INSTRUCTIONS FOR THE TASK:
Arrange every line of text in the records below as a numbered list, skipping blank lines. Leave the pictures out of your answer.
________
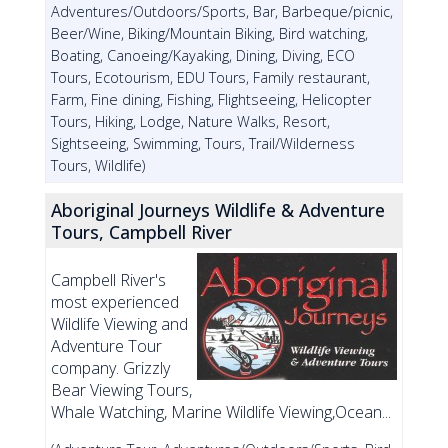
Adventures/Outdoors/Sports, Bar, Barbeque/picnic,
Beer/Wine, Biking/Mountain Biking, Bird watching,
Boating, Canoeing/Kayaking, Dining, Diving, ECO
Tours, Ecotourism, EDU Tours, Family restaurant,
Farm, Fine dining, Fishing, Flightseeing, Helicopter
Tours, Hiking, Lodge, Nature Walks, Resort,
Sightseeing, Swimming, Tours, Trail/Wilderness
Tours, Wildlife)
Aboriginal Journeys Wildlife & Adventure
Tours, Campbell River
Campbell River's
most experienced
Wildlife Viewing and
Adventure Tour
company. Grizzly
Bear Viewing Tours,
Whale Watching, Marine Wildlife Viewing,Ocean...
________
RESPONSE TO THE TASK:
1. Adventures/Outdoors/Sports, Bar, Barbeque/picnic,
2. Beer/Wine, Biking/Mountain Biking, Bird watching,
3. Boating, Canoeing/Kayaking, Dining, Diving, ECO
4. Tours, Ecotourism, EDU Tours, Family restaurant,
5. Farm, Fine dining, Fishing, Flightseeing, Helicopter
6. Tours, Hiking, Lodge, Nature Walks, Resort,
7. Sightseeing, Swimming, Tours, Trail/Wilderness
8. Tours, Wildlife)
9. Aboriginal Journeys Wildlife & Adventure
10. Tours, Campbell River
11. Campbell River's
12. most experienced
13. Wildlife Viewing and
14. Adventure Tour
15. company. Grizzly
16. Bear Viewing Tours,
17. Whale Watching, Marine Wildlife Viewing,Ocean...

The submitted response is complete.